From the tops of the trapezoid B and C, we lower the heights BH and CK to the base of AD.
The formed quadrangle BCKH is a rectangle, since BC is parallel to HC, and BH and CK are perpendicular to HC, then NC = BC = 11 cm, and BH = CK.
Let the segment AH = X cm, then the segment DH = AD – HK – X = 17 – X cm.
Let us express, according to the Pythagorean theorem, the height BH from the triangle ABH, and the height of the CK from the triangle CDK.
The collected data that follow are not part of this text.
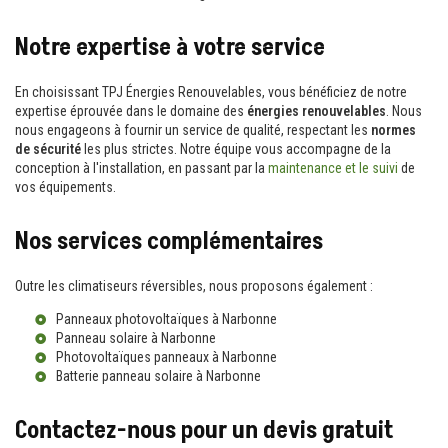
Notre expertise à votre service
En choisissant TPJ Énergies Renouvelables, vous bénéficiez de notre
expertise éprouvée dans le domaine des
énergies renouvelables
. Nous
nous engageons à fournir un service de qualité, respectant les
normes
de sécurité
les plus strictes. Notre équipe vous accompagne de la
conception à l'installation, en passant par la
maintenance et le suivi
de
vos équipements.
Nos services complémentaires
Outre les climatiseurs réversibles, nous proposons également :
Panneaux photovoltaïques à Narbonne
Panneau solaire à Narbonne
Photovoltaïques panneaux à Narbonne
Batterie panneau solaire à Narbonne
Contactez-nous pour un devis gratuit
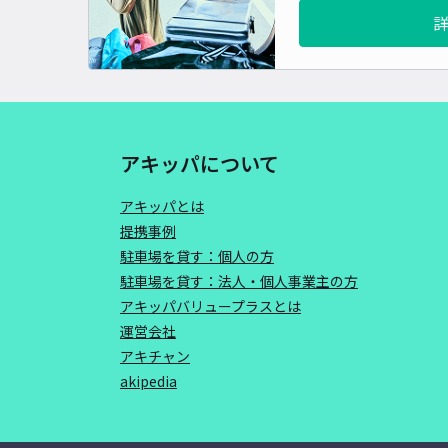
アキッパについて
アキッパとは
提携事例
駐車場を貸す：個人の方
駐車場を貸す：法人・個人事業主の方
アキッパバリュープラスとは
運営会社
アキチャン
akipedia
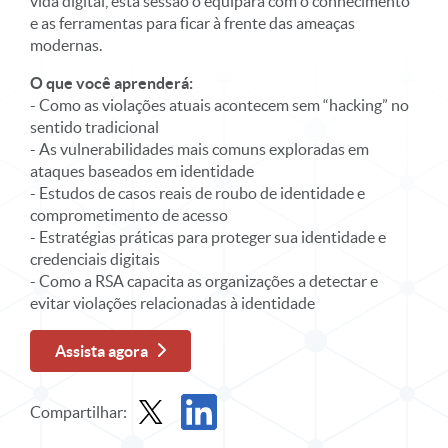
vida digital, esta sessão o equipará com o conhecimento
e as ferramentas para ficar à frente das ameaças
modernas.
O que você aprenderá:
- Como as violações atuais acontecem sem “hacking” no
sentido tradicional
- As vulnerabilidades mais comuns exploradas em
ataques baseados em identidade
- Estudos de casos reais de roubo de identidade e
comprometimento de acesso
- Estratégias práticas para proteger sua identidade e
credenciais digitais
- Como a RSA capacita as organizações a detectar e
evitar violações relacionadas à identidade
Assista agora
Compartilhar:
Compartilhar webinar sob demanda no X
Compartilhe o webinar sob demanda no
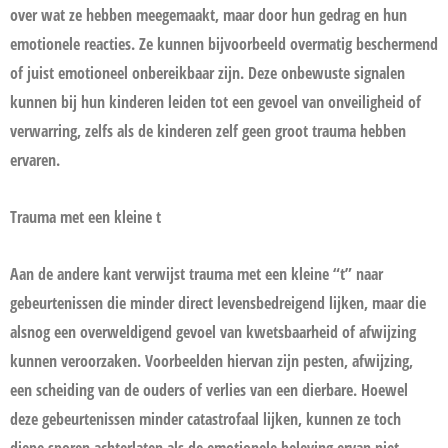
over wat ze hebben meegemaakt, maar door hun gedrag en hun
emotionele reacties. Ze kunnen bijvoorbeeld overmatig beschermend
of juist emotioneel onbereikbaar zijn. Deze onbewuste signalen
kunnen bij hun kinderen leiden tot een gevoel van onveiligheid of
verwarring, zelfs als de kinderen zelf geen groot trauma hebben
ervaren.
Trauma met een kleine t
Aan de andere kant verwijst trauma met een kleine “t” naar
gebeurtenissen die minder direct levensbedreigend lijken, maar die
alsnog een overweldigend gevoel van kwetsbaarheid of afwijzing
kunnen veroorzaken. Voorbeelden hiervan zijn pesten, afwijzing,
een scheiding van de ouders of verlies van een dierbare. Hoewel
deze gebeurtenissen minder catastrofaal lijken, kunnen ze toch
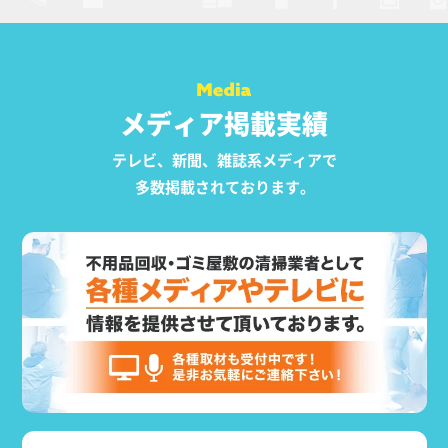
メディア掲載実績
テレビ、新聞、雑誌系メディアで
多数掲載されております。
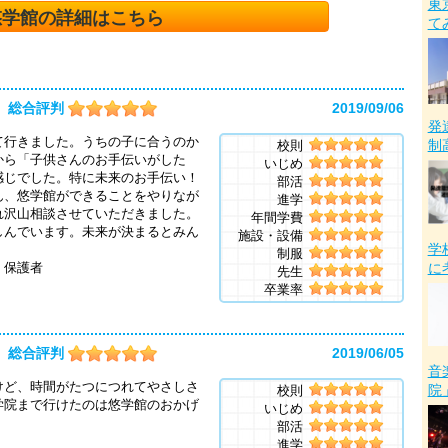
東
悠学館の詳細はこちら
て
総合評判
2019/09/06
発
て行きました。うちの子に合うのか
制
校則
から「子供さんのお手伝いがした
いじめ
感じでした。特に未来のお手伝い！
部活
ん、悠学館ができることをやりなが
進学
れ沢山相談させていただきました。
年間学費
しんでいます。未来が決まるとみん
施設・設備
学
制服
に
護者
先生
卒業率
総合評判
2019/06/05
音
けど、時間がたつにつれてやさしさ
院
校則
学院まで行けたのは悠学館のおかげ
いじめ
部活
進学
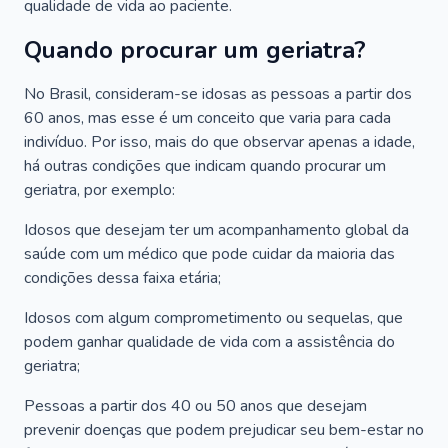
qualidade de vida ao paciente.
Quando procurar um geriatra?
No Brasil, consideram-se idosas as pessoas a partir dos
60 anos, mas esse é um conceito que varia para cada
indivíduo. Por isso, mais do que observar apenas a idade,
há outras condições que indicam quando procurar um
geriatra, por exemplo:
Idosos que desejam ter um acompanhamento global da
saúde com um médico que pode cuidar da maioria das
condições dessa faixa etária;
Idosos com algum comprometimento ou sequelas, que
podem ganhar qualidade de vida com a assistência do
geriatra;
Pessoas a partir dos 40 ou 50 anos que desejam
prevenir doenças que podem prejudicar seu bem-estar no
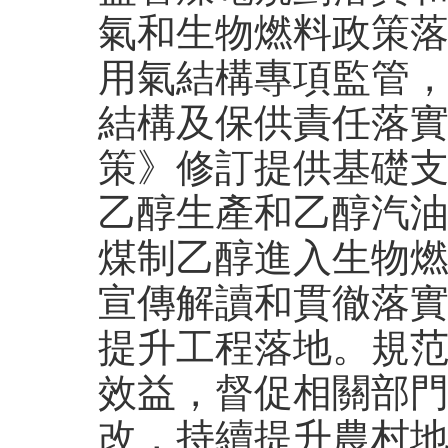
氣和生物燃料政策
用氣結構專項監管，
結構及保供責任落
策》修訂提供基礎
乙醇生產和乙醇汽
煤制乙醇進入生物
宣傳解讀和貫徹落
提升工程落地。規
效益，督促相關部
改，持續提升農村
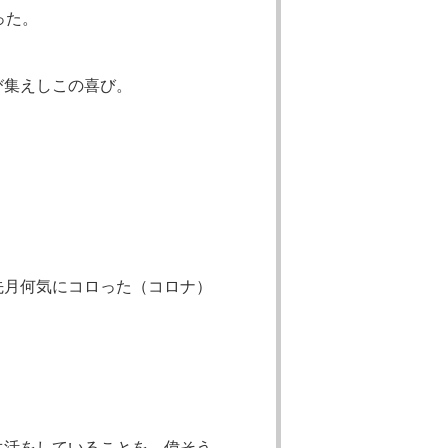
った。
び集えしこの喜び。
先月何気にコロった（コロナ）
生活をしていることを、偉そう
BH ^ 2 = AB ^ 2 – AH ^ 2 = 25 ^ 2 – X ^ 2 = 625 – X ^ 2.
CK ^ 2 = CD ^ 2 – DK ^ 2 = 26 ^ 2 – (17 – X) ^ 2 = 676 – 289 + 34 * X – X ^ 2.
Let’s equate the equations.
625 – X ^ 2 = 676 – 289 + 34 * X – X ^ 2.
34 * X = 238.
X = 238/34 = 7 cm.
AH = 7 cm, DK = 17 – 7 = 10 cm.
Then BH ^ 2 = 625 – X ^ 2 = 625 – 49 = 576.
BH = 24 cm.
Determine the area of the trapezoid.
S = (АD + ВС) * ВН / 2 = (11 + 28) * 24/2 = 468 cm2.
Answer: The area of the trapezoid is 468 cm2.